--- About this exercise ---
Retype exactly the stretch of lines that begins at the line containing "tree, located at [left=0, top=8, right=16, bottom=87]" and ends at the last line of the data, with no other lines.
======== Data records ========
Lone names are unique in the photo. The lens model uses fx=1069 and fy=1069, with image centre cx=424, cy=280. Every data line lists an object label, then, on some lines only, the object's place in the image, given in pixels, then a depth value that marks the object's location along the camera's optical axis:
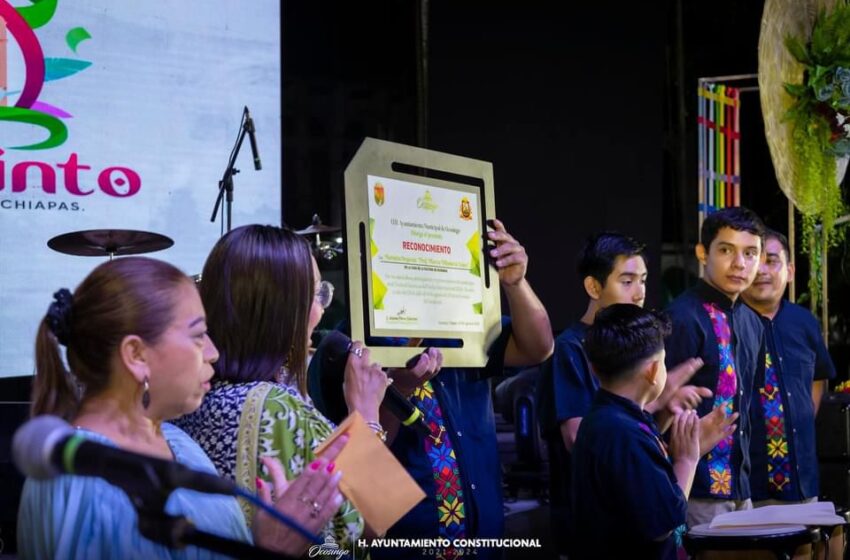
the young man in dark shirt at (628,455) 2.28
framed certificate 2.05
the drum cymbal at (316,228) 4.55
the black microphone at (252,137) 4.62
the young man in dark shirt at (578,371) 3.18
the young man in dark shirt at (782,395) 3.69
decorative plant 4.30
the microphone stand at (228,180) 4.59
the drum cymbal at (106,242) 4.01
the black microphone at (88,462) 0.98
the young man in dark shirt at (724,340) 3.34
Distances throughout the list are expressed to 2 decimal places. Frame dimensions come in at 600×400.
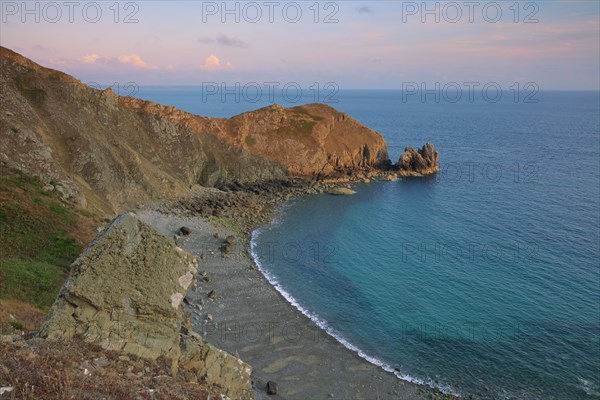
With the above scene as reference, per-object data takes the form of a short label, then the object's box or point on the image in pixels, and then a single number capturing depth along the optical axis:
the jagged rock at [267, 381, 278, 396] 29.28
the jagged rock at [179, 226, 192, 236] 56.02
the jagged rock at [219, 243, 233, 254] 52.28
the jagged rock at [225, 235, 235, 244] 54.76
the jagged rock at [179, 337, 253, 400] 16.23
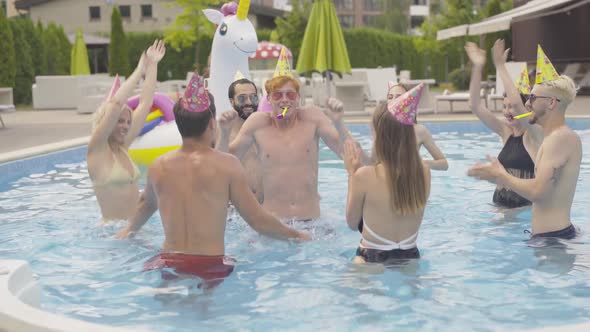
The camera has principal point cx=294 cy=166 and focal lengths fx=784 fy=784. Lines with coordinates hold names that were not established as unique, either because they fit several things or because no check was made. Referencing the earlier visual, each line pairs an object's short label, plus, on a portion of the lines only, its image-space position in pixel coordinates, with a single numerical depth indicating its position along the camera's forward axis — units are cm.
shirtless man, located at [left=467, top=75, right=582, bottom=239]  477
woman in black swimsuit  598
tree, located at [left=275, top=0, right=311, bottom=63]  4109
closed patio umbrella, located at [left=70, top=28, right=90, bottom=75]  2823
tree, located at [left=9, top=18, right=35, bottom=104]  2642
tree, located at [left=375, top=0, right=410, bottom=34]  7300
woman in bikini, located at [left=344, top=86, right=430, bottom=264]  408
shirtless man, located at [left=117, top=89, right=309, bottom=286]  405
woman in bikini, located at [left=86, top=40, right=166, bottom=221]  536
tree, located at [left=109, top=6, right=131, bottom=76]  2981
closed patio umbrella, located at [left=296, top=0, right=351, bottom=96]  1739
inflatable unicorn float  849
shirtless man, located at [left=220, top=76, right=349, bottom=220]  574
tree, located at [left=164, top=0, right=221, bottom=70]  3262
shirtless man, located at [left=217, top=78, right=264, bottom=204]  621
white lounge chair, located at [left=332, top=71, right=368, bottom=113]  1872
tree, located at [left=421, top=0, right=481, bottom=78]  4259
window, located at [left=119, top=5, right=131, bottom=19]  4734
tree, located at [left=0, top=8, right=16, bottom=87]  2384
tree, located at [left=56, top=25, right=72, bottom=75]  3153
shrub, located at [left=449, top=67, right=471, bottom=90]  3653
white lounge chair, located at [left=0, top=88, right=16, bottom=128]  2025
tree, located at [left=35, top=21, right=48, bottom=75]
========
--- Task response ---
tree, located at [left=0, top=8, right=16, bottom=87]  2384
tree, located at [left=56, top=25, right=72, bottom=75]  3153
shrub, located at [left=449, top=67, right=471, bottom=90]  3653
white lounge chair, located at [left=0, top=88, right=16, bottom=128]  2025
tree, located at [left=35, top=21, right=48, bottom=75]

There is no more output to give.